§ **Problem requirements**
What is needed is an exact copy of every entry, without the pictures.

§ **Data for review**
========

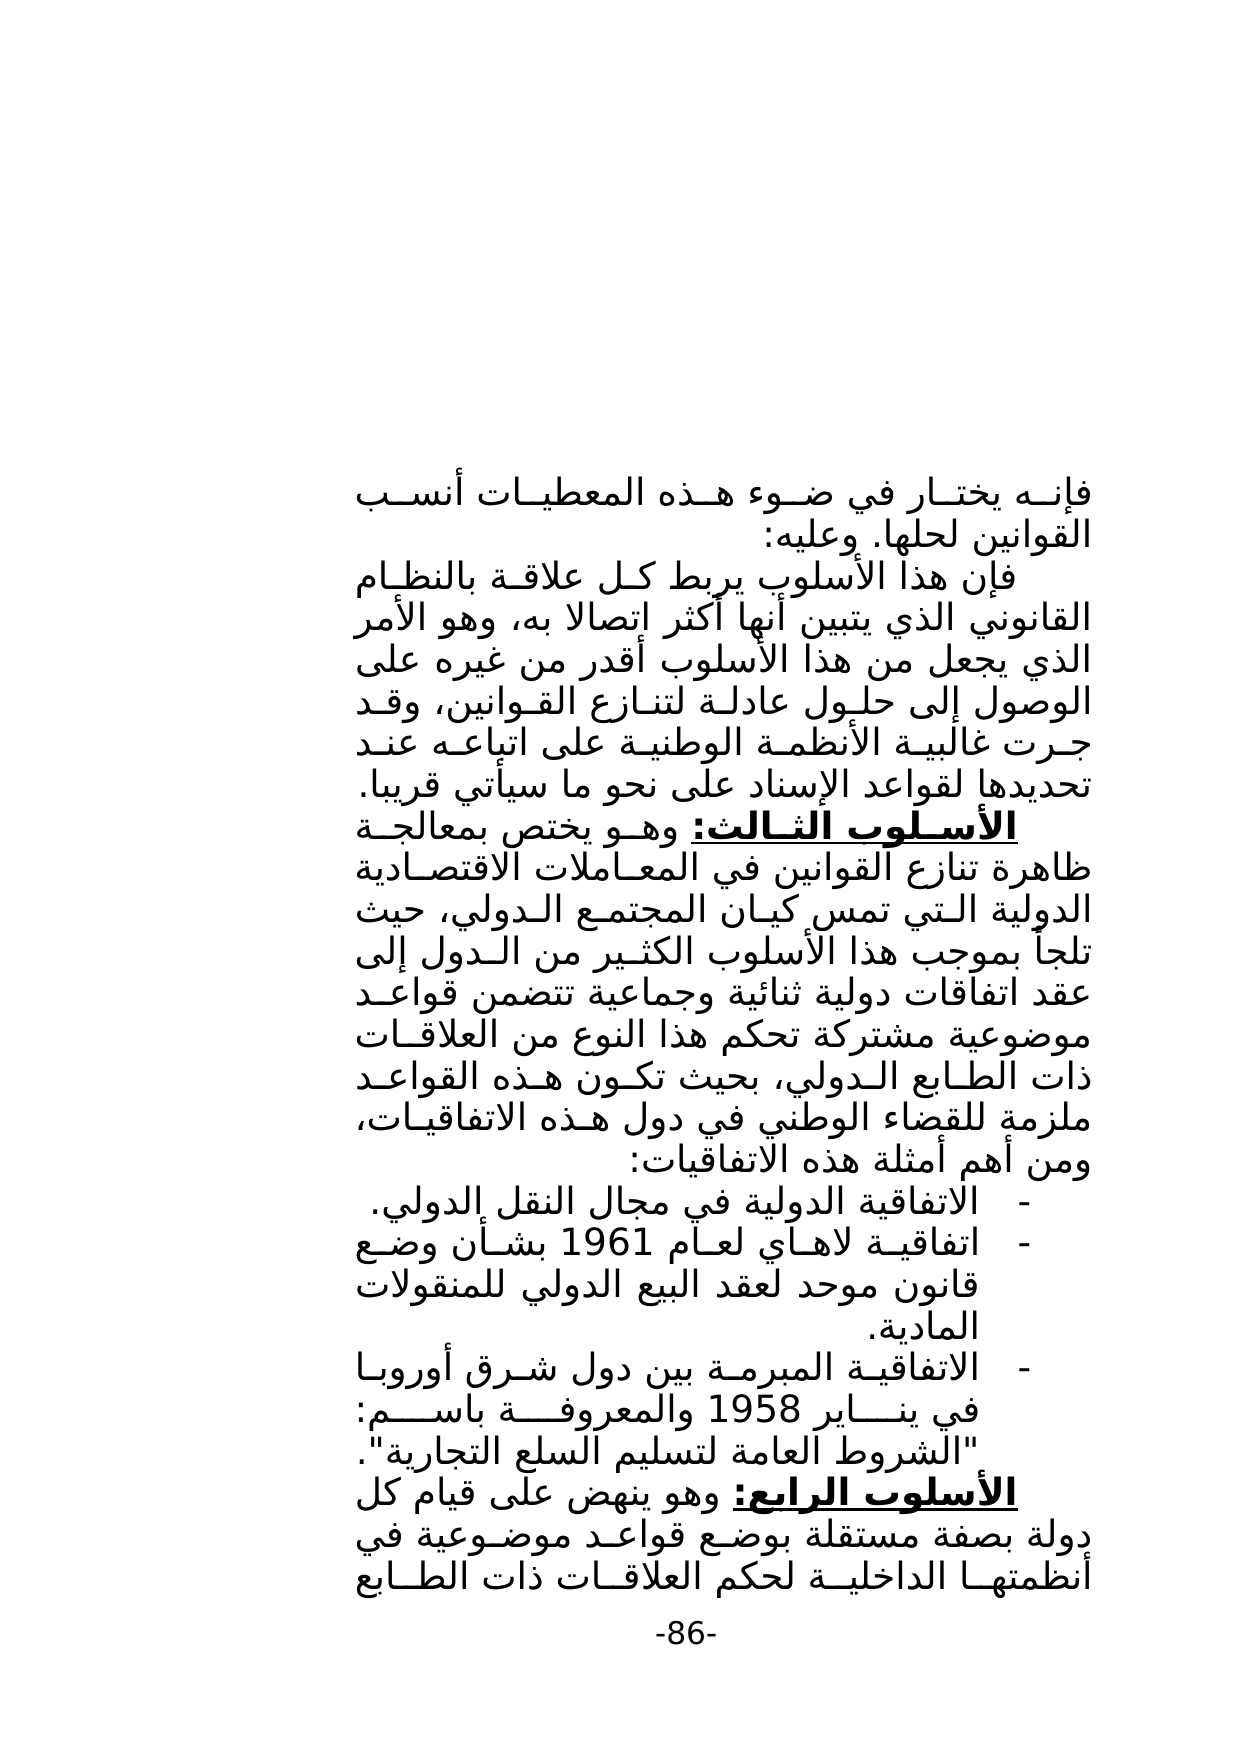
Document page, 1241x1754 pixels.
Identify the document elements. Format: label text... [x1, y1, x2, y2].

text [354, 472, 1092, 556]
list اتفاقية لاهاي لعام 1961 بشأن وضع قانون موحد لعقد البيع الدولي للمنقولات المادية. [354, 1222, 1017, 1347]
list الاتفاقية المبرمة بين دول شرق أوروبا في يناير 1958 والمعروفة باسم: "الشروط العامة لتسليم السلع التجارية". [354, 1347, 1017, 1472]
text فإن هذا الأسلوب يربط كل علاقة بالنظام القانوني الذي يتبين أنها أكثر اتصالا به، وهو الأمر الذي يجعل من هذا الأسلوب أقدر من غيره على الوصول إلى حلول عادلة لتنازع القوانين، وقد جرت غالبية الأنظمة الوطنية على اتباعه عند تحديدها لقواعد الإسناد على نحو ما سيأتي قريبا. [354, 556, 1092, 806]
list الاتفاقية الدولية في مجال النقل الدولي. [354, 1181, 1017, 1222]
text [354, 1472, 1092, 1597]
text الأسلوب الثالث: وهو يختص بمعالجة ظاهرة تنازع القوانين في المعاملات الاقتصادية الدولية التي تمس كيان المجتمع الدولي، حيث تلجأ بموجب هذا الأسلوب الكثير من الدول إلى عقد اتفاقات دولية ثنائية وجماعية تتضمن قواعد موضوعية مشتركة تحكم هذا النوع من العلاقات ذات الطابع الدولي، بحيث تكون هذه القواعد ملزمة للقضاء الوطني في دول هذه الاتفاقيات، ومن أهم أمثلة هذه الاتفاقيات: [354, 806, 1092, 1181]
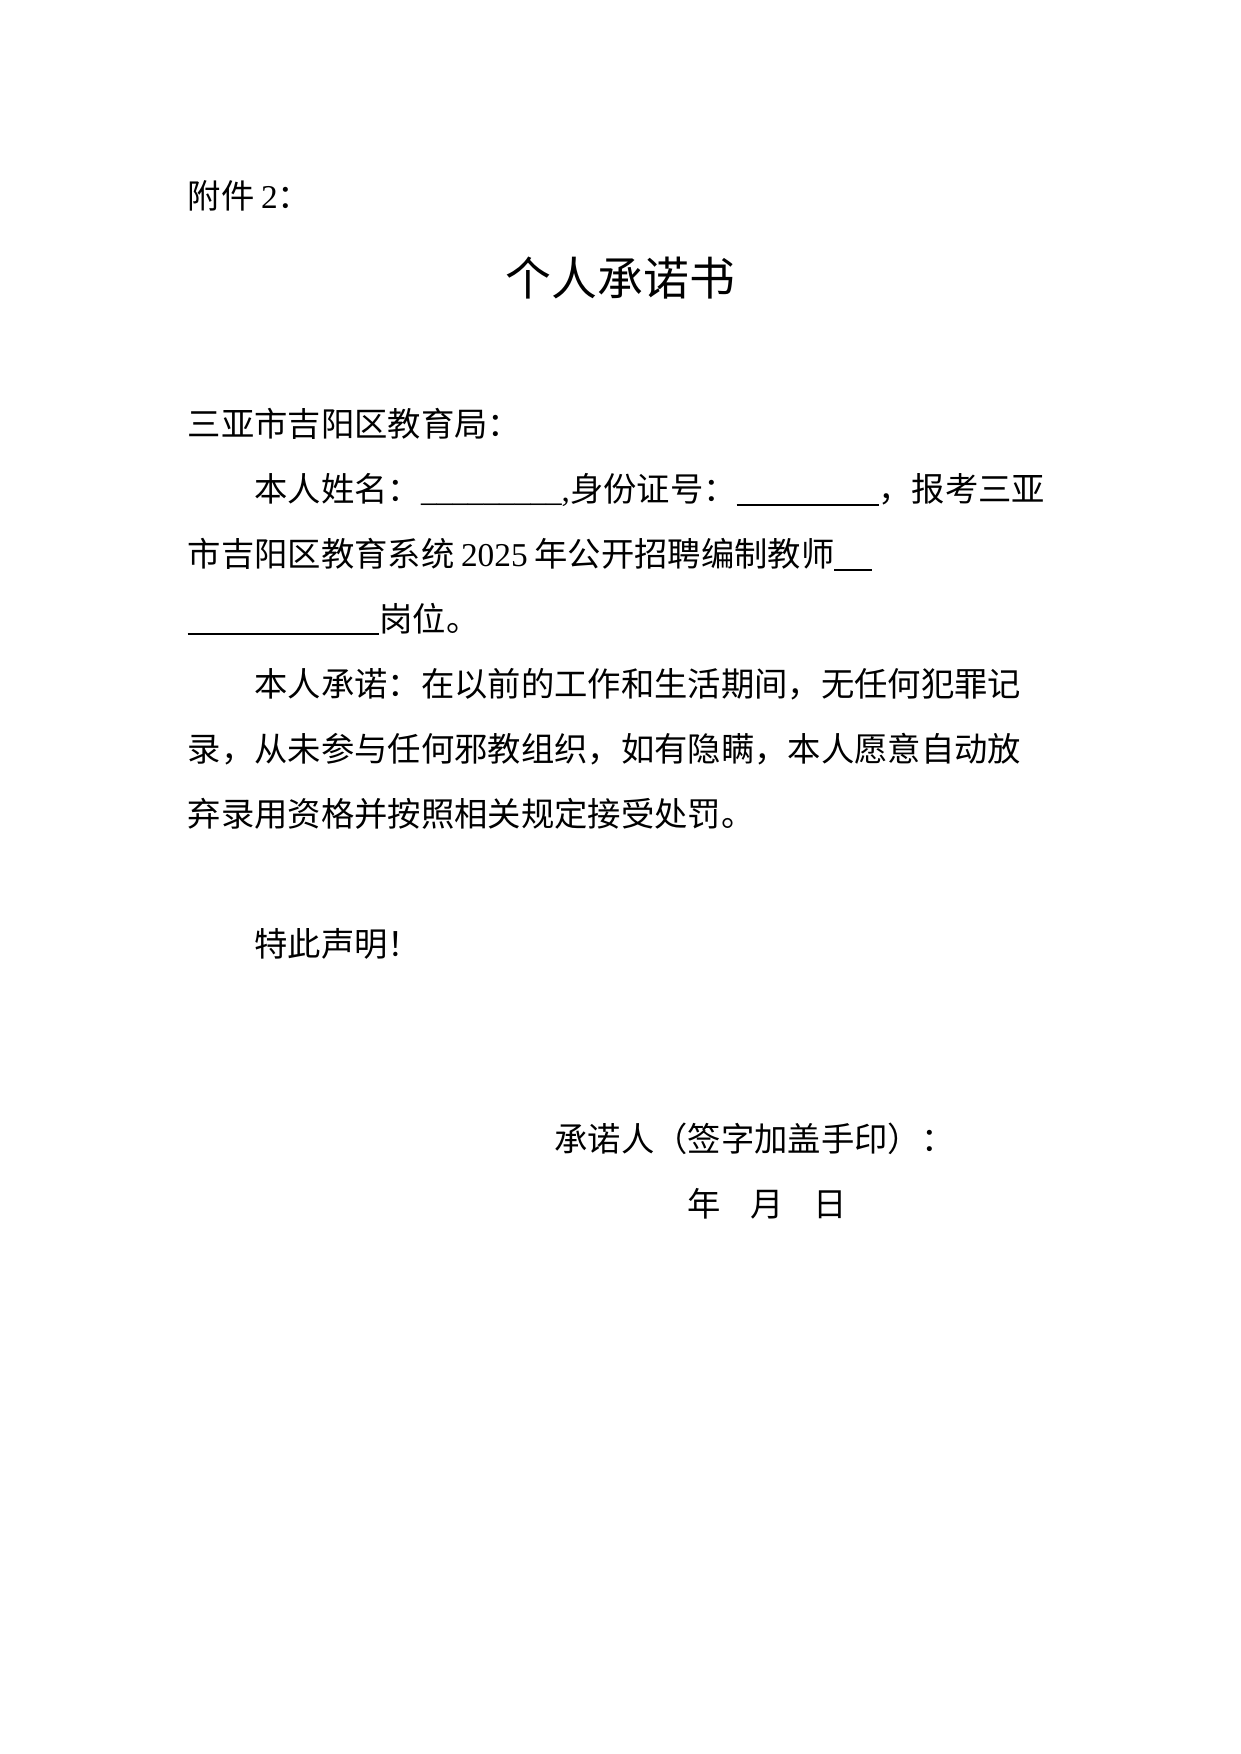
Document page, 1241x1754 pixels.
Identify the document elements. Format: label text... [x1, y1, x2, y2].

========

§ **Output for this exercise**
Document page, 1241x1754 pixels.
Identify the document elements. Format: label text... [x1, y1, x2, y2].

text [354, 472, 1092, 556]
list اتفاقية لاهاي لعام 1961 بشأن وضع قانون موحد لعقد البيع الدولي للمنقولات المادية. [354, 1222, 1017, 1347]
list الاتفاقية المبرمة بين دول شرق أوروبا في يناير 1958 والمعروفة باسم: "الشروط العامة لتسليم السلع التجارية". [354, 1347, 1017, 1472]
text فإن هذا الأسلوب يربط كل علاقة بالنظام القانوني الذي يتبين أنها أكثر اتصالا به، وهو الأمر الذي يجعل من هذا الأسلوب أقدر من غيره على الوصول إلى حلول عادلة لتنازع القوانين، وقد جرت غالبية الأنظمة الوطنية على اتباعه عند تحديدها لقواعد الإسناد على نحو ما سيأتي قريبا. [354, 556, 1092, 806]
list الاتفاقية الدولية في مجال النقل الدولي. [354, 1181, 1017, 1222]
text [354, 1472, 1092, 1597]
text الأسلوب الثالث: وهو يختص بمعالجة ظاهرة تنازع القوانين في المعاملات الاقتصادية الدولية التي تمس كيان المجتمع الدولي، حيث تلجأ بموجب هذا الأسلوب الكثير من الدول إلى عقد اتفاقات دولية ثنائية وجماعية تتضمن قواعد موضوعية مشتركة تحكم هذا النوع من العلاقات ذات الطابع الدولي، بحيث تكون هذه القواعد ملزمة للقضاء الوطني في دول هذه الاتفاقيات، ومن أهم أمثلة هذه الاتفاقيات: [354, 806, 1092, 1181]
Document page, 1241x1754 pixels.
Identify the document elements. Format: label text... [x1, y1, x2, y2].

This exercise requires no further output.